Show the lines below that contain the string "هدایت".

Input data section start

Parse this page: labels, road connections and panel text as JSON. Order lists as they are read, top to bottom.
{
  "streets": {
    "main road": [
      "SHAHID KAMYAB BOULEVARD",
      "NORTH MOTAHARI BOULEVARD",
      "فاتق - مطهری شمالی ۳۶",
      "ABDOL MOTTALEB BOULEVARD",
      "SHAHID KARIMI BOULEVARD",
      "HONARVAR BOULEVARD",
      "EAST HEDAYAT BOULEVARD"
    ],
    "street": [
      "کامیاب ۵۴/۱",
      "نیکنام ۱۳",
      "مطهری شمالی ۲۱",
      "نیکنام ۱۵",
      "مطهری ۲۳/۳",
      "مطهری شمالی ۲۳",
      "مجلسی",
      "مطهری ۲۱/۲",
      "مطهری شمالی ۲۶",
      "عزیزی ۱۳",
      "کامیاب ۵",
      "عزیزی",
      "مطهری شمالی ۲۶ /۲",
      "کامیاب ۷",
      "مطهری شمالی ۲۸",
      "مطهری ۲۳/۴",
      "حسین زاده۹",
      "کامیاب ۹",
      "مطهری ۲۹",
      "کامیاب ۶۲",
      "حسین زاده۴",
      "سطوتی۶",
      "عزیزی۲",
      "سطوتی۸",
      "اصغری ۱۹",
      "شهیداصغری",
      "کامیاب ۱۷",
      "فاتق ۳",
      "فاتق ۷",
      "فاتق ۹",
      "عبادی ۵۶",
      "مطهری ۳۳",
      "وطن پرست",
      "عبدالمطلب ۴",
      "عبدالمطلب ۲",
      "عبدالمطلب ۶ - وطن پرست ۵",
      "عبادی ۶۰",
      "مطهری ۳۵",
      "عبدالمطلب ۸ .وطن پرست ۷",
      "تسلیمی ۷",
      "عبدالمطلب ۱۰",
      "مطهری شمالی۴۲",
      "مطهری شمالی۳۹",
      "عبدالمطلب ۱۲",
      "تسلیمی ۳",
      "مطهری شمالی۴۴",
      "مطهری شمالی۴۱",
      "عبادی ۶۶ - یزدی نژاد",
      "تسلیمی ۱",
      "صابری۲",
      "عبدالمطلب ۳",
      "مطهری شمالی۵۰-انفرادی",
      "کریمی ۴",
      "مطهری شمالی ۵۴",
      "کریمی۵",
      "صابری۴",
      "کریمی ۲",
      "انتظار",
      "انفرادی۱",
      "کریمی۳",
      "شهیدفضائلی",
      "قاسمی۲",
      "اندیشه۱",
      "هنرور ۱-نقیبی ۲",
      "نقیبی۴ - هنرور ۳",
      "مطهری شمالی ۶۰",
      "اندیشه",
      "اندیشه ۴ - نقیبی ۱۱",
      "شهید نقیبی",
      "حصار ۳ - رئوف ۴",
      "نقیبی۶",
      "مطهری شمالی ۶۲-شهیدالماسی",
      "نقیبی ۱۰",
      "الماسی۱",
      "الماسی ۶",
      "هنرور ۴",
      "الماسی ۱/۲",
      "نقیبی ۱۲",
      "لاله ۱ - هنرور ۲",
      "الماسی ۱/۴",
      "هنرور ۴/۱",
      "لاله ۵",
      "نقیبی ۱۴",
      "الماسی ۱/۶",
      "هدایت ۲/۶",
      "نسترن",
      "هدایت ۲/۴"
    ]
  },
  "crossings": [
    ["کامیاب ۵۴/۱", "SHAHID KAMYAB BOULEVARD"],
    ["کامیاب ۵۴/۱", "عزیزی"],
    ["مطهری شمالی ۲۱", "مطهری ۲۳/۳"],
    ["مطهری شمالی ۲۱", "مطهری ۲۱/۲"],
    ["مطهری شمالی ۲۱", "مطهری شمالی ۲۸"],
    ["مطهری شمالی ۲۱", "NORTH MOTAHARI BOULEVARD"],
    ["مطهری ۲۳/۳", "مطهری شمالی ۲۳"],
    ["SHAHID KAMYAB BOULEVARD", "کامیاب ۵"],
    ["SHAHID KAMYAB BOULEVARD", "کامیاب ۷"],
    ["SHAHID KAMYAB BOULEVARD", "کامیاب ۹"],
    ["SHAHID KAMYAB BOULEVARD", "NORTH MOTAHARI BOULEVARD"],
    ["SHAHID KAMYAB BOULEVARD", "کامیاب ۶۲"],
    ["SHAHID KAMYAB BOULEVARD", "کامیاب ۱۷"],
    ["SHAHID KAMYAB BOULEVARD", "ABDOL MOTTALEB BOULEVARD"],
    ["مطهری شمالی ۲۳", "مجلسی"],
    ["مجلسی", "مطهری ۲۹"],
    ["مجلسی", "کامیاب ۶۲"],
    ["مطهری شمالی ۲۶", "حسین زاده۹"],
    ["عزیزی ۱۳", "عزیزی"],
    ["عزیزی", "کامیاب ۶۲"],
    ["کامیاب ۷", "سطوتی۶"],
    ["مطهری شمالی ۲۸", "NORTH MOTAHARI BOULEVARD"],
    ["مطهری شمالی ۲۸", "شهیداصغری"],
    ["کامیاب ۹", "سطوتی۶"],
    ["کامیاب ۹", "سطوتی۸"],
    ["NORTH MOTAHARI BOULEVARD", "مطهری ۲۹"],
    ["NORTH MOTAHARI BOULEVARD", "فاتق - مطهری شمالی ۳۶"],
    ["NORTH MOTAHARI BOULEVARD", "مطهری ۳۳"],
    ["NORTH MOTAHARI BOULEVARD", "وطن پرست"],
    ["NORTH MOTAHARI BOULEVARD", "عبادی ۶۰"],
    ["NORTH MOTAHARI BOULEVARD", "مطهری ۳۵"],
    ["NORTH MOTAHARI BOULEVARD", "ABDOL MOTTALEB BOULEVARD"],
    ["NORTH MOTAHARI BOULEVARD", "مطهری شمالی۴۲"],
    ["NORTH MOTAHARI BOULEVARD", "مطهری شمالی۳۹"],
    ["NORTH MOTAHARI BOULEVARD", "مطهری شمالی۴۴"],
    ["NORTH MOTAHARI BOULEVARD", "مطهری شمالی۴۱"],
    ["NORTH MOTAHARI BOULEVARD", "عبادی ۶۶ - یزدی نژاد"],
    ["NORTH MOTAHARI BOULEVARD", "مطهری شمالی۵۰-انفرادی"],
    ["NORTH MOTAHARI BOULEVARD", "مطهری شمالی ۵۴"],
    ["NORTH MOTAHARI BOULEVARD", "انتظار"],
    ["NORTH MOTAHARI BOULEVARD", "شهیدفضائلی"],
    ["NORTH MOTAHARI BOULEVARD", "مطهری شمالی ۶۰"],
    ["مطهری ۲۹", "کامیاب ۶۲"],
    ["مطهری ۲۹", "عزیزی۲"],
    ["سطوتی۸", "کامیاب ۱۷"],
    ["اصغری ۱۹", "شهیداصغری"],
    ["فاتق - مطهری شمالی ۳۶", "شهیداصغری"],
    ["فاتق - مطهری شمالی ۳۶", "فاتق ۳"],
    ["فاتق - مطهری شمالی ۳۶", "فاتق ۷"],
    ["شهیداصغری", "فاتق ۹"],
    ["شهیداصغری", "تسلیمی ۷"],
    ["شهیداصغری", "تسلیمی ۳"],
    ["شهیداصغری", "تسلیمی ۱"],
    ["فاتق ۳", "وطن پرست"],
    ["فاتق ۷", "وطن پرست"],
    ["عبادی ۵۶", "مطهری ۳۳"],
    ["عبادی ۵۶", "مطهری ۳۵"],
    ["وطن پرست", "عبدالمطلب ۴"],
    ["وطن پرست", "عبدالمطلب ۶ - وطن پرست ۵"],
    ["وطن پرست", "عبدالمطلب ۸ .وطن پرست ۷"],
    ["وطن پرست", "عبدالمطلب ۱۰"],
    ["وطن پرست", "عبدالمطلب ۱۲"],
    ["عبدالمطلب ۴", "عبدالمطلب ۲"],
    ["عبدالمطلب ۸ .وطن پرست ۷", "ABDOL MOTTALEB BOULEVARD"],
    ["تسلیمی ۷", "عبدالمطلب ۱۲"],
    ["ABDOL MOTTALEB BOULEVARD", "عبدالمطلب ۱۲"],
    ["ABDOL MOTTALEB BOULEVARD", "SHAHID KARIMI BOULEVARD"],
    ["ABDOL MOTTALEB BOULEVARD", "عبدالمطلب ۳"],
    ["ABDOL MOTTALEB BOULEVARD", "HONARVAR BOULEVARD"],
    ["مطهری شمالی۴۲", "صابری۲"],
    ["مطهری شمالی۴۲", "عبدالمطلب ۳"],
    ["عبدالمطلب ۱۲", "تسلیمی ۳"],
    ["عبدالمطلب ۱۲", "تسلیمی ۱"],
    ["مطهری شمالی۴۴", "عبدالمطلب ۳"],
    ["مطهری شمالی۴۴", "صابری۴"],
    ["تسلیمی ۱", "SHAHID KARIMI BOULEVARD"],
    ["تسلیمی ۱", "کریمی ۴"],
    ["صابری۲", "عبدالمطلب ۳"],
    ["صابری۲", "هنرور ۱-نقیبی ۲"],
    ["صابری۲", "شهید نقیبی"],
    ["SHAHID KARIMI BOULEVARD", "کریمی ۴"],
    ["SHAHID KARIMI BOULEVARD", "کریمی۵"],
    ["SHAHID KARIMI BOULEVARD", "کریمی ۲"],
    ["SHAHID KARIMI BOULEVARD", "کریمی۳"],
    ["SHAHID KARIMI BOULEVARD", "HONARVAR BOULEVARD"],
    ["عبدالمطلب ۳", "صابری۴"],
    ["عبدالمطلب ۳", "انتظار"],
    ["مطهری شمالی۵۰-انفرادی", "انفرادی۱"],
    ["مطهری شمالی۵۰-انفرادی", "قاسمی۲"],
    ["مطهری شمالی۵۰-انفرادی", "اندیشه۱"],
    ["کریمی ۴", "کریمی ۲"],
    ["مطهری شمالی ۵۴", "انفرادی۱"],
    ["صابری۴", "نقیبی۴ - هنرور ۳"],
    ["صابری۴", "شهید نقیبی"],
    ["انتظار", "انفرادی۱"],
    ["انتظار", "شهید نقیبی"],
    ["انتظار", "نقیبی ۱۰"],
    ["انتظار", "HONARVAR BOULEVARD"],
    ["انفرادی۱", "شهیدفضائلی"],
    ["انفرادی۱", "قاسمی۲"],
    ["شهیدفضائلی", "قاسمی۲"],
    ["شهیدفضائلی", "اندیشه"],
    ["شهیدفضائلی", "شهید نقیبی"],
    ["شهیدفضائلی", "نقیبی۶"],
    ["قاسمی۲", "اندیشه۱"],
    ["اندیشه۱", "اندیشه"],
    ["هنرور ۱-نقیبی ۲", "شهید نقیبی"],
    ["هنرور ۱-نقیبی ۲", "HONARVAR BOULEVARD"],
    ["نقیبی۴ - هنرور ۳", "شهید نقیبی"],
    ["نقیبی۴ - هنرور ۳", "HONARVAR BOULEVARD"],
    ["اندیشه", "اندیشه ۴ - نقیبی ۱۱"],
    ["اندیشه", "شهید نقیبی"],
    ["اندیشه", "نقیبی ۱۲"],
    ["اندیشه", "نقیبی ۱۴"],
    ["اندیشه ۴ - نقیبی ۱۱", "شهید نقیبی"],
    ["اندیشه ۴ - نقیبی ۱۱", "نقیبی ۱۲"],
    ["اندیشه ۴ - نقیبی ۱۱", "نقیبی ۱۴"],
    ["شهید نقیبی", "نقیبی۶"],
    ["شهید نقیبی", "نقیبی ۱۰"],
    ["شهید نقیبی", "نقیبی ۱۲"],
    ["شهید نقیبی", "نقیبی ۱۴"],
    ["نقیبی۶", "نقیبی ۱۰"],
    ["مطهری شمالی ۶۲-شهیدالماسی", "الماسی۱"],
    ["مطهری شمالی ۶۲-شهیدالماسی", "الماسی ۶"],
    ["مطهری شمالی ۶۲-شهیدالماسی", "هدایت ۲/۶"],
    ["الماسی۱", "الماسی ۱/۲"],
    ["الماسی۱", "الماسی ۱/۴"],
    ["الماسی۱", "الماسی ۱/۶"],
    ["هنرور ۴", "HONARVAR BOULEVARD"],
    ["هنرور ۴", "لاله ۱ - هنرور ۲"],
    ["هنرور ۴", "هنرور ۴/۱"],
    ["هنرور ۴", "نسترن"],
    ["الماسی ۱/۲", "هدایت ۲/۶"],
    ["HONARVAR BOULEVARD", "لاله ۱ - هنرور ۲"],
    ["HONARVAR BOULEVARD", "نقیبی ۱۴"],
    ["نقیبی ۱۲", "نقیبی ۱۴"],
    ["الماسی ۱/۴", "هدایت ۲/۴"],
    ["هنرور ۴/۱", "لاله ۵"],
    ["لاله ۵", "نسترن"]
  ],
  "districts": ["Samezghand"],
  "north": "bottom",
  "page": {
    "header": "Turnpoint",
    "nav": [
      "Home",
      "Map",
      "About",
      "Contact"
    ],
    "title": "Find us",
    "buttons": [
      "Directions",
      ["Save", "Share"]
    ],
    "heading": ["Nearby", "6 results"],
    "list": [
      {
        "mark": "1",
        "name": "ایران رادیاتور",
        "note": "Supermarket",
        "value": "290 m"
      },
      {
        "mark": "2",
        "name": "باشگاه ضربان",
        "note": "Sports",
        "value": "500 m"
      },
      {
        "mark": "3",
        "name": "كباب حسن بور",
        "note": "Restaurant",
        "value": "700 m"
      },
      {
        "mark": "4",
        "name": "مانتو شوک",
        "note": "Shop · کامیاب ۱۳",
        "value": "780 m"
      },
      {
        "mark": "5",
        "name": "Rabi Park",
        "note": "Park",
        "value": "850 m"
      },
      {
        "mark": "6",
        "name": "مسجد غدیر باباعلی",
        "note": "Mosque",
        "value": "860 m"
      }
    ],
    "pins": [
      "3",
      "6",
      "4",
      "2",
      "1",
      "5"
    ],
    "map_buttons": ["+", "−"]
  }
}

Input data section end

◆ **Answer to this exercise**:
      "هدایت ۲/۶",
      "هدایت ۲/۴"
    ["مطهری شمالی ۶۲-شهیدالماسی", "هدایت ۲/۶"],
    ["الماسی ۱/۲", "هدایت ۲/۶"],
    ["الماسی ۱/۴", "هدایت ۲/۴"],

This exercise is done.